Do you see any relationship with that history of the Civil War and the experience of Partition in Bengal and the Punjab?
Yes. But you see, the distinction is that in the American case the Civil War is now 150 years old. The Partition and the creation of the nation-states of Pakistan, and later Bangladesh, is much more recent. And so yes, to a certain extent one would think that there is an effort in all three of these states [Pakistan, India, and Bangladesh] to integrate the history of Partition into the larger narrative of the nation, as it seems the US has done with the history of the Civil War. And in these three cases I think they're done quite differently. In the Indian case Partition is still spoken of in terms of a kind of great tragedy, something that should not have happened. In Pakistan that's not the case. Partition was the moment of birth for Pakistan. In the case of Bangladesh it's an even more interesting thing, because it's a staggered birth-event: '47 was the first step, and then it had to happen again in '71.
You are famous for your love of Calcutta, where you live most of the time. What do you miss most about Calcutta when you're in New York?
Just walking the streets of New York, which I do quite often, is like walking the streets in Calcutta...

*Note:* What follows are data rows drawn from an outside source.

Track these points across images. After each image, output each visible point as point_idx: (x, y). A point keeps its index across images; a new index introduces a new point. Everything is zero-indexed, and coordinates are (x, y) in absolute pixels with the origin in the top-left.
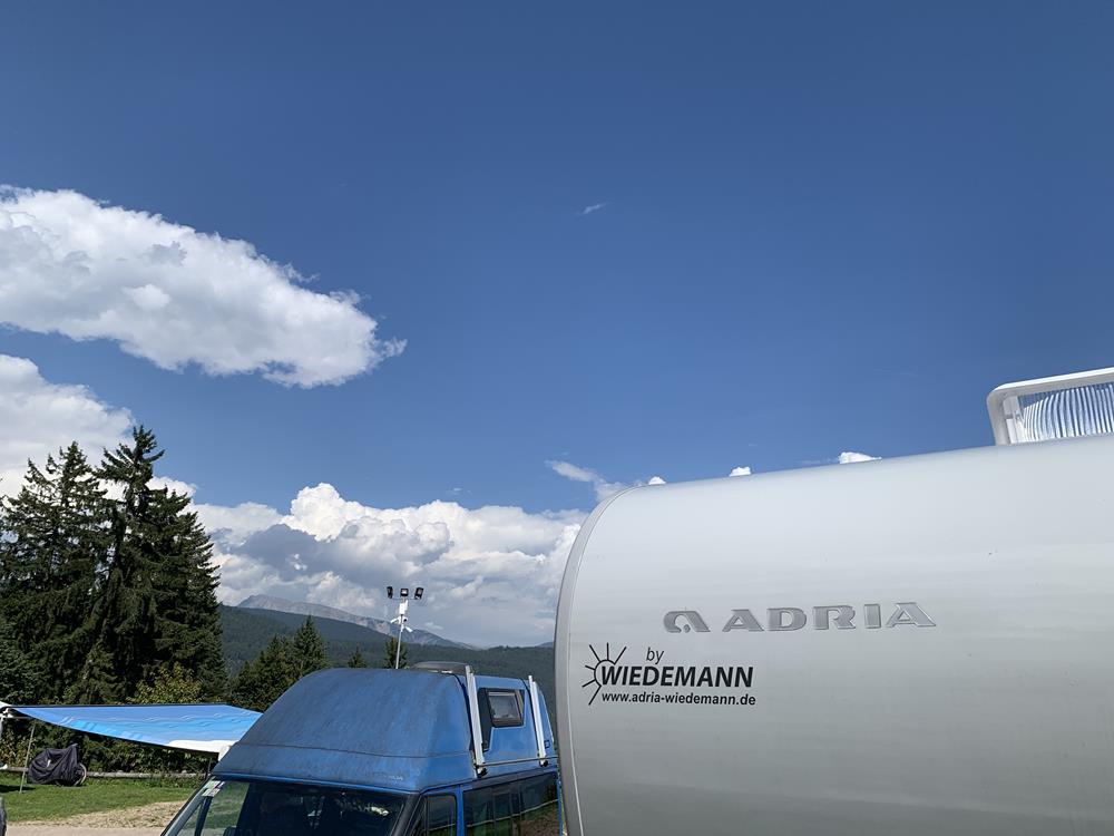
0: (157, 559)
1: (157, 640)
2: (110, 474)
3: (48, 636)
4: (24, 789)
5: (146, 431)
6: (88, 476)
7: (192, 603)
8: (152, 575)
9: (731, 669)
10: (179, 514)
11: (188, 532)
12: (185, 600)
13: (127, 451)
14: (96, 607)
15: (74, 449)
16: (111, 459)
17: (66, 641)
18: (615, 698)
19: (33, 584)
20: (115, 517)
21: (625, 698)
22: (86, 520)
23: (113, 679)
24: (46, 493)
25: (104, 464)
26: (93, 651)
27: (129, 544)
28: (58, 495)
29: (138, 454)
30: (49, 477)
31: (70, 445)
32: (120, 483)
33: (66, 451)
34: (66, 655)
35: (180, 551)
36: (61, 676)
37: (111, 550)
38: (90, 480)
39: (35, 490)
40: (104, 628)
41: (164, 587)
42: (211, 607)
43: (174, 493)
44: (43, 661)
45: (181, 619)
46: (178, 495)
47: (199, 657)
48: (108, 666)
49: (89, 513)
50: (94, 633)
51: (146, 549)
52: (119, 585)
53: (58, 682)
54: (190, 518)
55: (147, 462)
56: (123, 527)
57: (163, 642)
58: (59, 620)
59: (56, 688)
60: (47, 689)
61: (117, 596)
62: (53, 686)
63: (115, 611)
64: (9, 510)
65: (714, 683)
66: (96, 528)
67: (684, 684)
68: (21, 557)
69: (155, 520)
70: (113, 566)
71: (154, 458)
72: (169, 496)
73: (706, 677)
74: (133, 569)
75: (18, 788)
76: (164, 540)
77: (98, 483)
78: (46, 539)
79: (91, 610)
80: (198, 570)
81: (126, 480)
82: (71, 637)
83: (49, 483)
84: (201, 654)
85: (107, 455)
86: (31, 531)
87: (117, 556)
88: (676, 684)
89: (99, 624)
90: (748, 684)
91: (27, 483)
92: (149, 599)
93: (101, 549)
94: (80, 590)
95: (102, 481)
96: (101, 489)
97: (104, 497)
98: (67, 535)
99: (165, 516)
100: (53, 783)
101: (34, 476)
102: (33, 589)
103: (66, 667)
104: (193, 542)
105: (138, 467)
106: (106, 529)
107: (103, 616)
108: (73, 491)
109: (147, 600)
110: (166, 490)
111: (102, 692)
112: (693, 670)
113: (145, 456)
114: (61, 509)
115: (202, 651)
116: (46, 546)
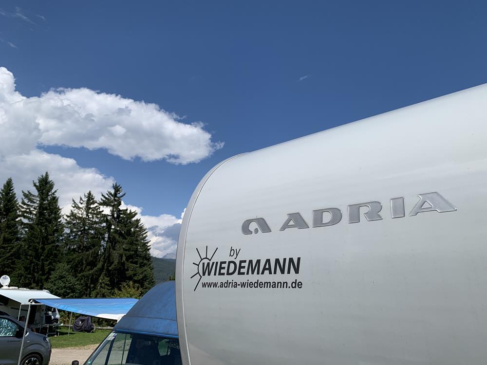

It's hard to say. In fact, that's probably why I prefer to live in New York, rather than anywhere else, if I have to be away from Calcutta – there are lots of things that are not all that different. Just walking the streets of New York, which I do quite often, is like walking the streets in Calcutta, precisely because of the presence of a certain kind of very vibrant street life which is not there in most American cities. But what I miss most of all is the language. That's one of the things about living in a city, is just listening to other people talk. You don't necessarily have to participate: simply listening to other people talking you get a sense both of the use of language, how language is used by different kinds of people in different sorts of contexts, and how language is almost palpably changing. You suddenly hear words and expressions you never heard before and you wonder what that means. It's the Bengali language I miss most.
And is there anything you miss about New York when you're home in Calcutta?
Yes. Once again, walking the streets. Walking the streets in Calcutta is physically a more demanding thing than in New York. Very often, when I'm walking in Calcutta and constantly bumping into other people, and the pavements are dug up, I do miss walking down Broadway, which is quite pleasant.